El Salvador unveils Bitcoin City plans in the middle of the market crash

It is still unclear, how the infrastructure will be funded.
Ameya Paleja
Artist's depiction of the Bitcoin CityNayib Bukele/ Twitter

Nayib Bukele, the El Salvadorian President, is still bullish on the Bitcoin, even as the crypto coin's value continues to tumble. He recently took to Twitter to unveil his plans for Bitcoin City, a city with almost no taxes. 

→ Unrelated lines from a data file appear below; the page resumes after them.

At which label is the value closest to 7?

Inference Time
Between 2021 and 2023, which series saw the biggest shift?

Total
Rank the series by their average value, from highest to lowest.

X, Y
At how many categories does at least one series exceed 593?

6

Cryptocurrencies are going through a rough phase with their values crashing. Bitcoin, the most popular of them all, has seen its valuation against the U.S. dollar slump by over 50 percent just six months ago. With experts warning that the coin could drop further, one would be wary about buying it. But not Nayib Bukele.

Bullish about the Bitcoin

While billions are being lost in crypto trades every day, President Bukele is picking up more Bitcoin from the market. 

 

While that could still be a justifiable step, he also tweeted out pictures of the architect's vision of Bitcoin City, gleaming with gold. 

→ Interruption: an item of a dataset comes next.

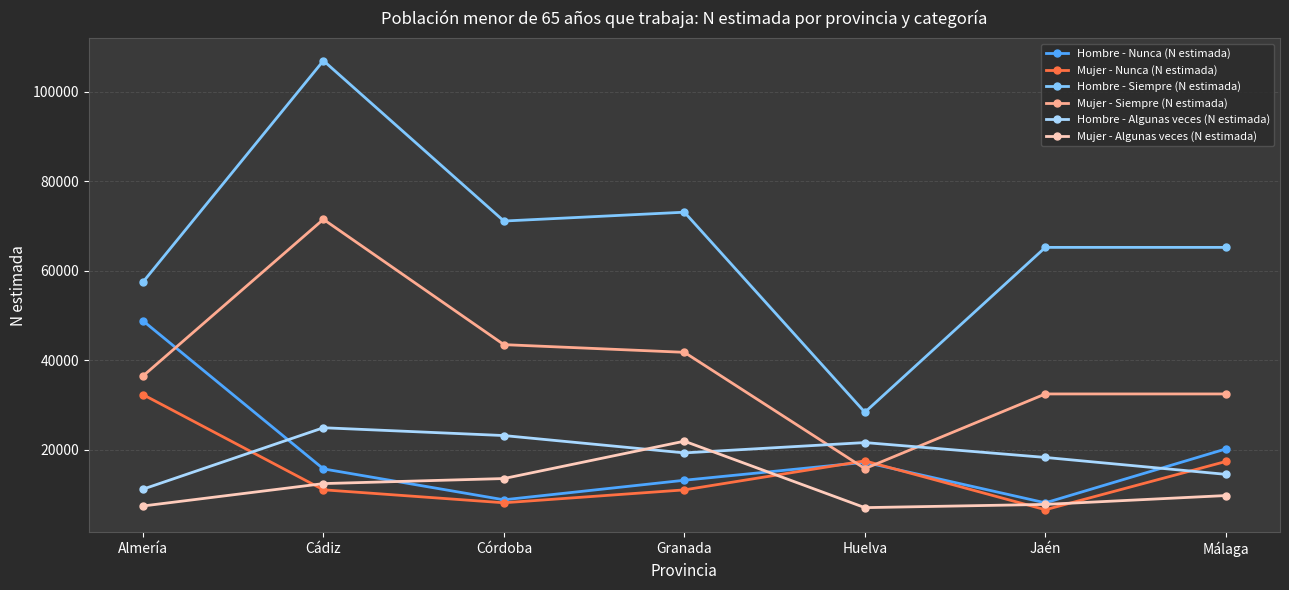

At which label does Mujer - Nunca (N estimada) reach its peak?

Almería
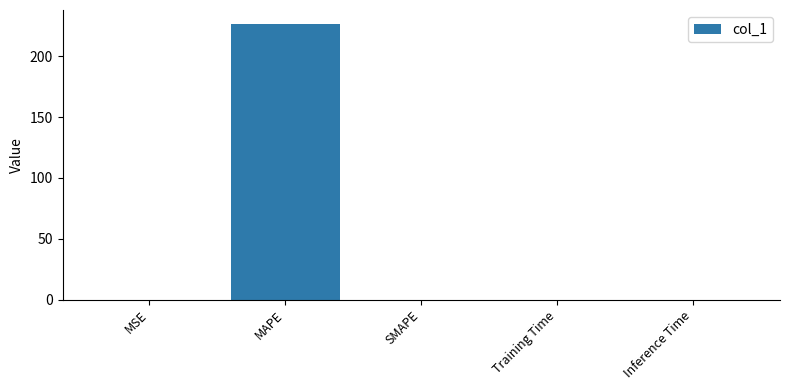

Is it true that the value at Inference Time is 0.0?

True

In November last year, Bitcoin was scaling its all-time highs that Bukele had first revealed plans for this city. The city will be powered by harvesting energy from a volcano and have only a value-added tax to run the municipal amenities and pay back the money raised to construct it. 

Bitcoin city bonds

Scheduled for purchase in early 2022, the bonds still haven't been issued yet.  While these bonds were supposed to be issued by the El Salvador government, they will now be issued by LaGeo, the geothermal power company, since the national government has struggled to repay its debt, Vice reported.

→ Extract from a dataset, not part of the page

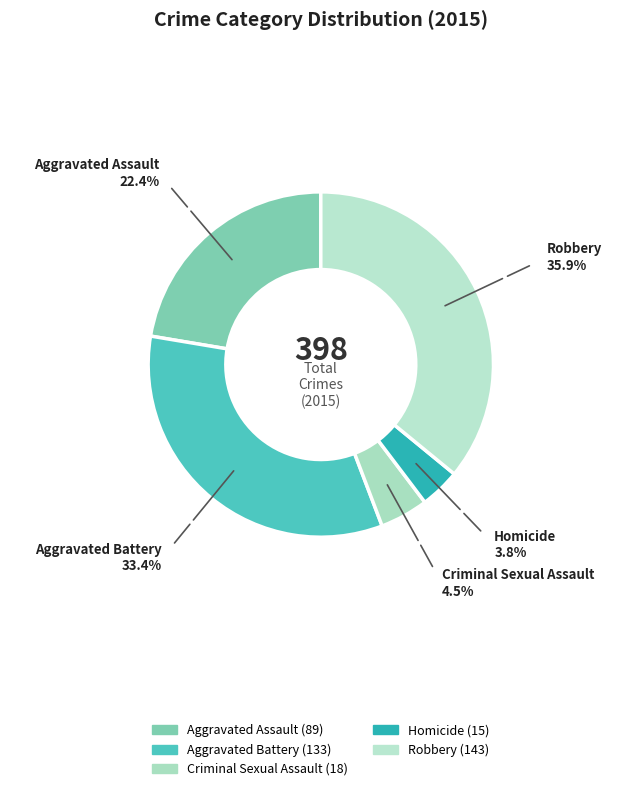

The Homicide slice represents 4% of the pie. True or false?

True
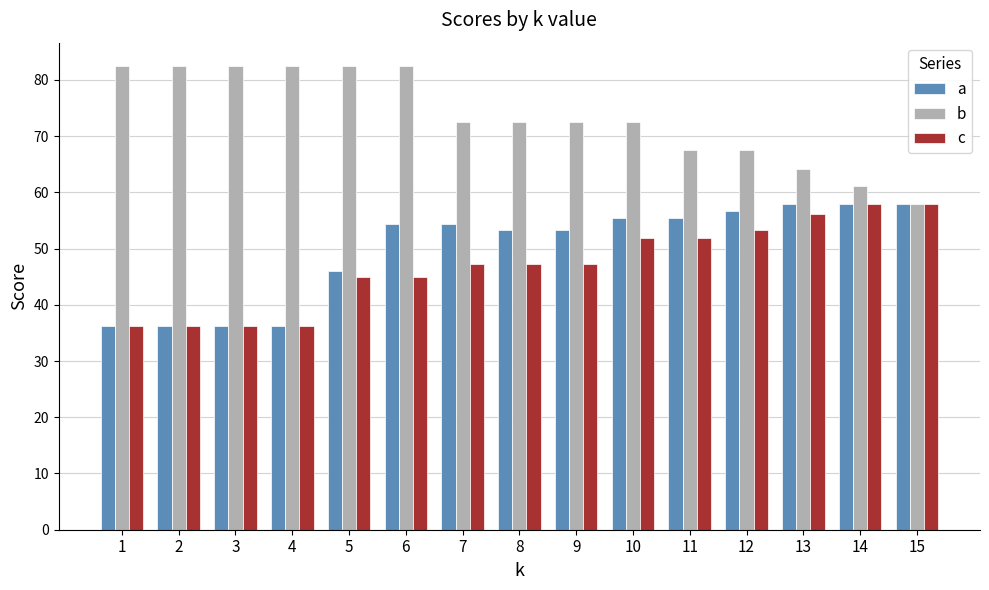

What is the minimum value for b?

58.0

Experts warn that LaGeo is unlikely to be able to repay those bonds but is likely to be still allowed to issue them since their failure will not reflect on the national government. While the finance minister has claimed high investor interest in these bonds,  Business Insider reported that the bond had failed to lure a single investor. 

When it launched the Bitcoin as legal tender last year, the El Salvador government also launched a digital wallet that could be used for transactions by the people. Vice reported that only 2 percent of remittances were happening on this wallet, and over 70 percent of the population had "little or no trust" in the Bitcoin. 

With little public and investor interest and the hanging sword of default on conventional debt, it remains to be seen how Bukele will fund the construction of his Bitcoin city.